Все их сексуальные страсти улеглись, и теперь они лежали в широкой старинной постели, в одной из явочных мюнхенских квартир, которые СД специально держала для того, чтобы в ней могли отсиживаться прибывающие из-за рубежа секретные агенты. Сюда же должны были доставлять захваченных дипломатов и прочих иностранцев для допросов, вербовки, а, если возникала такая необходимость, то и уничтожения. Для этого из квартиры имелся прямой ход в большое, в скальном грунте выдолбленное подземелье.
– Я к вашим официальным любовницам не принадлежу, – медленно, почти по слогам, объясняла ему Фройнштаг, после каждого слова впиваясь своим коготком в его широкую, выпуклую грудь.
Она лежала на животе, наискосок к Отто, упираясь подбородком в одно из его ребер. Это была любимая постсексуальная поза Фройнштаг, благодаря которой, в зависимости от «заслуг» мужчины, она могла, то ли благодарственно целовать его в грудь, то ли мстительно выпускать свои коготки. Что она сейчас и делала. Причем со всей возможной старательностью и со всем возможным сладострастием вампирши.
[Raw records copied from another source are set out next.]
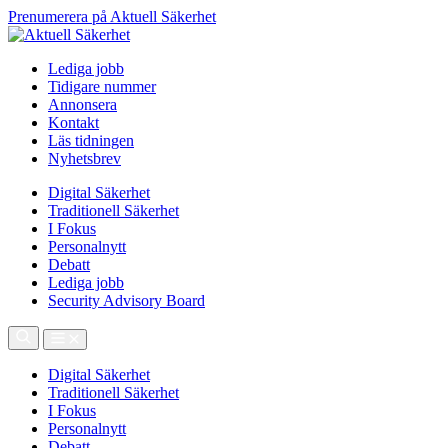
Prenumerera på Aktuell Säkerhet
Lediga jobb
Tidigare nummer
Annonsera
Kontakt
Läs tidningen
Nyhetsbrev
Digital Säkerhet
Traditionell Säkerhet
I Fokus
Personalnytt
Debatt
Lediga jobb
Security Advisory Board
Digital Säkerhet
Traditionell Säkerhet
I Fokus
Personalnytt
Debatt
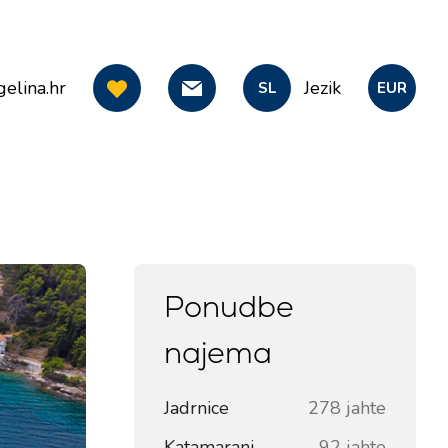
elina.hr
Jezik
SL
EUR
Ponudbe
najema
Jadrnice
278 jahte
Katamarani
92 jahte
– Это вы так решили, Фройнштаг?
– Если иногда, исключительно из жалости к вам, я и позволяю себе прибегнуть к походному варианту интимных развлечений, – все глубже загоняла она коготок своего указательного пальца в тело обер-диверсанта рейха, – то вовсе не потому, что страдаю по вас.
– Что же тогда бросает вас в объятия этого неверного, шрамами изуродованного головореза? – Скорцени давно привык к коготкам Фройнштаг и воспринимал их как некое подобие массажа.
Эта женщина по-настоящему нравилась Отто. Иное дело, что она была не единственной, кто ему нравился. Однако ни с одной из них штурмбаннфюрер не провел столько благостных любовных ночей, ни с одной так не упивался женской плотью, как с Фройнштаг, – и никуда от этого не деться.
– Шрамы здесь ни при чем, – сразу же заметила Фройнштаг.
– Знаю, что к моим шрамам вы всегда относились трепетно, – сознался Скорцени. – В отличие от многих других женщин, которых эти телесные рубища то ли напрочь отталкивали, то ли заставляли брезгливо морщиться.
– Неужели случались и такие?! – притворно ужаснулась Лилия. – Не уважать такие шрамы! Какое неблагоразумие!
– А как вы объясняете свое собственное отношение к моим шрамам, Фройнштаг?